ASSIGNED TASK A:
Reproduce word for word the part of the Safe Credentials excerpt from "To store configuration" to "some configuration parameter.".

Safe Credentials allows you to encrypt sensitive credentials so you can store your configuration files in source control.

Motivation

To store configuration files in source control is always a tricky issue. You shouldn't store your credentials in clear text in source control, but often your team needs a subset of those credentials to test and execute the project.

A usual approach is to create a configuration file (config.yml or similar) but don't push it to source control. Instead, you also create a dummy example file (config.yml.example) with dummy values. When someone needs to access the real credentials he or she has to ask the project owner for them.

This solution is not ideal, especially when you need to add add or change some configuration parameter.

Usage

Install the gem

$ gem install safe_credentials

Run the provided executable:

$ safe_credentials encrypt

  Encrypting file config/config.yml
  Enter your password:
  Result stored in config/encrypted_config.yml
  Adding config/config.yml to .gitignore.

EXTRACTED MATERIAL:
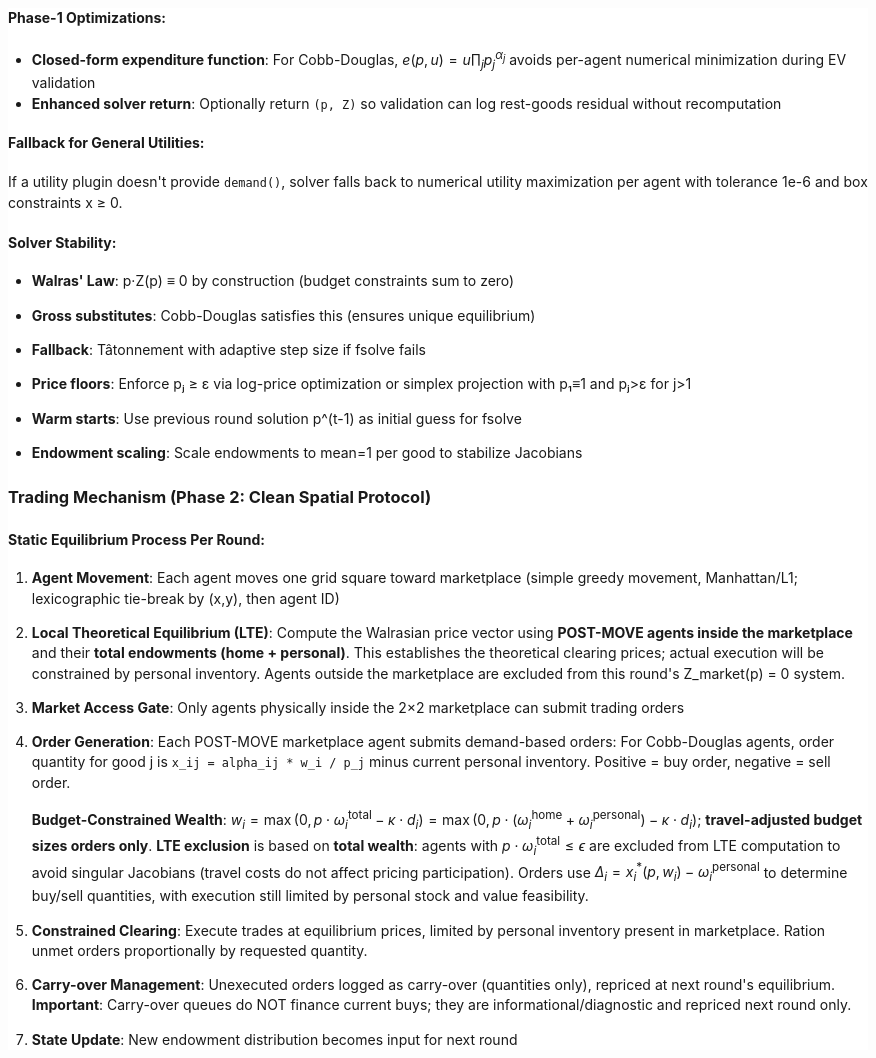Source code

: #### Phase-1 Optimizations:
- **Closed-form expenditure function**: For Cobb-Douglas, $e(p,u) = u \prod_j p_j^{\alpha_j}$ avoids per-agent numerical minimization during EV validation
- **Enhanced solver return**: Optionally return `(p, Z)` so validation can log rest-goods residual without recomputation

#### Fallback for General Utilities:
If a utility plugin doesn't provide `demand()`, solver falls back to numerical utility maximization per agent with tolerance 1e-6 and box constraints x ≥ 0.

#### Solver Stability:
- **Walras' Law**: p·Z(p) ≡ 0 by construction (budget constraints sum to zero)
- **Gross substitutes**: Cobb-Douglas satisfies this (ensures unique equilibrium)
- **Fallback**: Tâtonnement with adaptive step size if fsolve fails

- **Price floors**: Enforce pⱼ ≥ ε via log-price optimization or simplex projection with p₁≡1 and pⱼ>ε for j>1
- **Warm starts**: Use previous round solution p^(t-1) as initial guess for fsolve
- **Endowment scaling**: Scale endowments to mean=1 per good to stabilize Jacobians
### Trading Mechanism (Phase 2: Clean Spatial Protocol)

#### Static Equilibrium Process Per Round:
1. **Agent Movement**: Each agent moves one grid square toward marketplace (simple greedy movement, Manhattan/L1; lexicographic tie-break by (x,y), then agent ID)

2. **Local Theoretical Equilibrium (LTE)**: Compute the Walrasian price vector using **POST-MOVE agents inside the marketplace** and their **total endowments (home + personal)**. This establishes the theoretical clearing prices; actual execution will be constrained by personal inventory. Agents outside the marketplace are excluded from this round's Z_market(p) = 0 system.

3. **Market Access Gate**: Only agents physically inside the 2×2 marketplace can submit trading orders

4. **Order Generation**: Each POST-MOVE marketplace agent submits demand-based orders: For Cobb-Douglas agents, order quantity for good j is `x_ij = alpha_ij * w_i / p_j` minus current personal inventory. Positive = buy order, negative = sell order.

   **Budget-Constrained Wealth**: $w_i = \max(0, p \cdot \omega_i^{\text{total}} - \kappa \cdot d_i) = \max(0, p \cdot (\omega_i^{\text{home}} + \omega_i^{\text{personal}}) - \kappa \cdot d_i)$; **travel-adjusted budget sizes orders only**. **LTE exclusion** is based on **total wealth**: agents with $p \cdot \omega_i^{\text{total}} \leq \epsilon$ are excluded from LTE computation to avoid singular Jacobians (travel costs do not affect pricing participation). Orders use $\Delta_i = x_i^*(p,w_i) - \omega_i^{\text{personal}}$ to determine buy/sell quantities, with execution still limited by personal stock and value feasibility.

5. **Constrained Clearing**: Execute trades at equilibrium prices, limited by personal inventory present in marketplace. Ration unmet orders proportionally by requested quantity.

6. **Carry-over Management**: Unexecuted orders logged as carry-over (quantities only), repriced at next round's equilibrium. **Important**: Carry-over queues do NOT finance current buys; they are informational/diagnostic and repriced next round only.

7. **State Update**: New endowment distribution becomes input for next round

ASSIGNED TASK B:
Output the rows above, from their start through the line containing "If a utility", as a Markdown table with the columns Line and Text, leaving out blank lines. Leave the pictures out of the answer.

TASK RESPONSE A:
To store configuration files in source control is always a tricky issue. You shouldn't store your credentials in clear text in source control, but often your team needs a subset of those credentials to test and execute the project.

A usual approach is to create a configuration file (config.yml or similar) but don't push it to source control. Instead, you also create a dummy example file (config.yml.example) with dummy values. When someone needs to access the real credentials he or she has to ask the project owner for them.

This solution is not ideal, especially when you need to add add or change some configuration parameter.

TASK RESPONSE B:
| Line | Text |
|---|---|
| 1 | Source code |
| 2 | : #### Phase-1 Optimizations: |
| 3 | - **Closed-form expenditure function**: For Cobb-Douglas, $e(p,u) = u \prod_j p_j^{\alpha_j}$ avoids per-agent numerical minimization during EV validation |
| 4 | - **Enhanced solver return**: Optionally return `(p, Z)` so validation can log rest-goods residual without recomputation |
| 5 | #### Fallback for General Utilities: |
| 6 | If a utility plugin doesn't provide `demand()`, solver falls back to numerical utility maximization per agent with tolerance 1e-6 and box constraints x ≥ 0. |